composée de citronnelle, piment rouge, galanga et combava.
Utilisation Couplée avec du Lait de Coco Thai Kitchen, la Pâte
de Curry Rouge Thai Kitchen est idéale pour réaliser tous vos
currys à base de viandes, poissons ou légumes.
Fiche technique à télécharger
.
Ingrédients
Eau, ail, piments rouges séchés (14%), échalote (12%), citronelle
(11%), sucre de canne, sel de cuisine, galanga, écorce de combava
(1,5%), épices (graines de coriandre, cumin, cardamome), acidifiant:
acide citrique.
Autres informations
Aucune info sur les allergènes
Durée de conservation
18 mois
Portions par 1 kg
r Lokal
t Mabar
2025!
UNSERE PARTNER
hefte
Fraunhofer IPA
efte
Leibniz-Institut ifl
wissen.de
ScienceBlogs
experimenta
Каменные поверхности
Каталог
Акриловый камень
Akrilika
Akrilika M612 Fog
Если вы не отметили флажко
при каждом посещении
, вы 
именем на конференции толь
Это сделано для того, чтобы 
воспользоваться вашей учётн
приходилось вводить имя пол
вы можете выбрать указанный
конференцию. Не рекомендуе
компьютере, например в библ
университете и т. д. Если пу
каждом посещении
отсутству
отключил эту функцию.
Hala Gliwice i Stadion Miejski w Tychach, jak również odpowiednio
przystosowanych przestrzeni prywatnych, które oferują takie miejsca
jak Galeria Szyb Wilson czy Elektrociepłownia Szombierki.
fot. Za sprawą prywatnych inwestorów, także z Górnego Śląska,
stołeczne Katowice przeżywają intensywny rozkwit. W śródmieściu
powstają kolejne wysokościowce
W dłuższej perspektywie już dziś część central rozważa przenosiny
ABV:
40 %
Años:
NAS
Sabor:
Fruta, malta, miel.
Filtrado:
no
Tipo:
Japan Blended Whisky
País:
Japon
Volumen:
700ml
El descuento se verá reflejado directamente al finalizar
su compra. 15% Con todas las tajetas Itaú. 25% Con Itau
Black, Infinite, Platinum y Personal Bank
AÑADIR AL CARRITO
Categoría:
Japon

YOUR GOAL:
Copy, please, every line from the start of the entries down to the line that holds "университете и т. д. Если пу", with both of those lines included and no others.

WRITTEN RESPONSE:
composée de citronnelle, piment rouge, galanga et combava.
Utilisation Couplée avec du Lait de Coco Thai Kitchen, la Pâte
de Curry Rouge Thai Kitchen est idéale pour réaliser tous vos
currys à base de viandes, poissons ou légumes.
Fiche technique à télécharger
.
Ingrédients
Eau, ail, piments rouges séchés (14%), échalote (12%), citronelle
(11%), sucre de canne, sel de cuisine, galanga, écorce de combava
(1,5%), épices (graines de coriandre, cumin, cardamome), acidifiant:
acide citrique.
Autres informations
Aucune info sur les allergènes
Durée de conservation
18 mois
Portions par 1 kg
r Lokal
t Mabar
2025!
UNSERE PARTNER
hefte
Fraunhofer IPA
efte
Leibniz-Institut ifl
wissen.de
ScienceBlogs
experimenta
Каменные поверхности
Каталог
Акриловый камень
Akrilika
Akrilika M612 Fog
Если вы не отметили флажко
при каждом посещении
, вы 
именем на конференции толь
Это сделано для того, чтобы 
воспользоваться вашей учётн
приходилось вводить имя пол
вы можете выбрать указанный
конференцию. Не рекомендуе
компьютере, например в библ
университете и т. д. Если пу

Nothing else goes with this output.